Von der Abendsonne beschienen

Anne-Sophie Mutter, die Wiener Philharmoniker und Riccardo Chailly mit Rihm und Bruckner bei den Salzburger Festspielen

(Salzburg, 10. August 2010) Dass Wolfgang Rihms 1992 uraufgeführtes Violinkonzert "Gesungene Zeit" noch keinen Siegeszug durch die Konzertsäle angetreten hat, blieb nach der grandiosen Aufführung im Großen Festspielhaus ein Rätsel. In den letzten 20 Jahren ist für Geige und Orchester nicht vieles von ähnlicher Qualität komponiert worden: Fasslichkeit ohne Anbiederung, Lyrik ohne Pathos, Virtuosität ohne vordergründige Zirzensik - dieses Stück hat alles und hat es bislang doch nur in das Repertoire einer einzigen großen Geigerin geschafft: Anne-Sophie Mutter, die Widmungsträgerin, die es auch an diesem Abend im Rahmen des "Kontinent Rihm" der Salzburger Festspiele interpretierte.

Rihm hat Anne-Sophie Mutter die "Gesungene Zeit" förmlich in die Finger hinein geschrieben: Ihre warme, substanzreiche Höhe und ihr Vermögen, lange Notenwerte mit Leben zu erfüllen, hatte er beim Komponieren im Blick. Immer wieder schickt er die Geige in entlegene, für jede Stimme unerreichbare Höhen hinauf. Das Stück endet mit einem viergestrichenen h! Wo aber die Stimme versagt, da singt die Geige. Ihr Gesang trägt dieses Stück, das klein besetzte Orchester bleibt dabei in der Nebenrolle, nimmt Bälle auf, versucht durch gelegentliche Schlagzeugattacken zu provozieren, kann die Geige aber nie aus ihrer Sanges-Ruhe bringen. Die von Riccardo Chailly mit fordernder Umsicht angeleiteten Wiener Philharmoniker erwiesen sich dabei als perfekte Partner: Ihr berühmter goldener Klang korrespondierte bestens mit Mutters warmem Geigenton. Selbst fahle Töne waren noch von einer sanften Abendsonne beschienen, jede Note lebte, und stand sie noch so verlassen im Raum. Viel Applaus im ausverkauften Festspielhaus. Dank Komponisten wie Wolfgang Rihm und Interpreten wie Anne-Sophie Mutter scheint die zeitgenössische Musik bei den Festspielen endgültig angekommen zu sein.

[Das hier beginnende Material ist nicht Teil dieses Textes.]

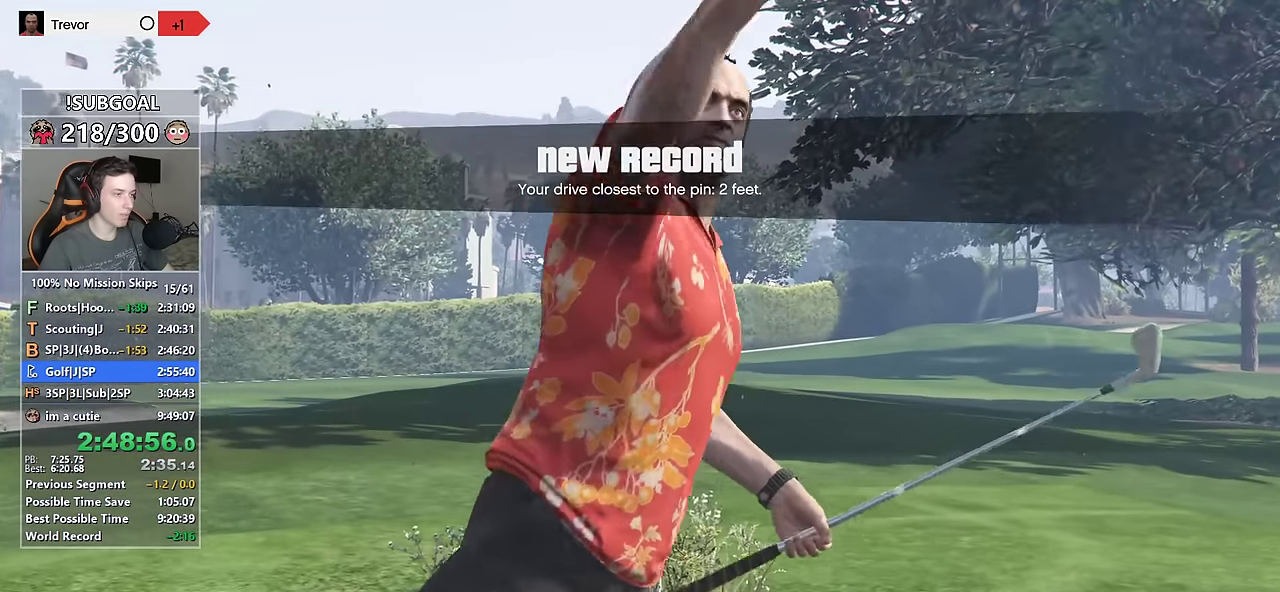
{"keys": [], "mouse": ["mb5"], "events": [[67, "mouse_mb5", "up"], [117, "mouse_mb5", "down"], [217, "mouse_mb5", "up"], [300, "mouse_mb5", "down"], [400, "mouse_mb5", "up"], [450, "mouse_mb5", "down"]]}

Ein wenig gelackmeiert war an diesem Abend, wer Rihm nur in Kauf nahm, um anschließend Bruckner zu hören: Bruckners 4. Symphonie, die "Romantische", war keine Offenbarung. Sowohl der Dirigent als auch das Orchester enttäuschten: Chailly schlug allzu schnelle Tempi an, hetzte in wenig mehr als 60 Minuten durch die Partitur. Nun muss man keineswegs Zen-Sitzungen a la Celibidache veranstalten, um Bruckner gerecht zu werden. Aber ein wenig mehr Zeit sollte man dieser Musik schon gönnen, um sich zu entfalten, um ihre Motive in großen Entwicklungsgängen apotheotischen Steigerungen zuzuführen. Nicht umsonst hat Bruckner den Tempobezeichnungen beider Ecksätze die Anweisung "nicht zu schnell" hinzugefügt.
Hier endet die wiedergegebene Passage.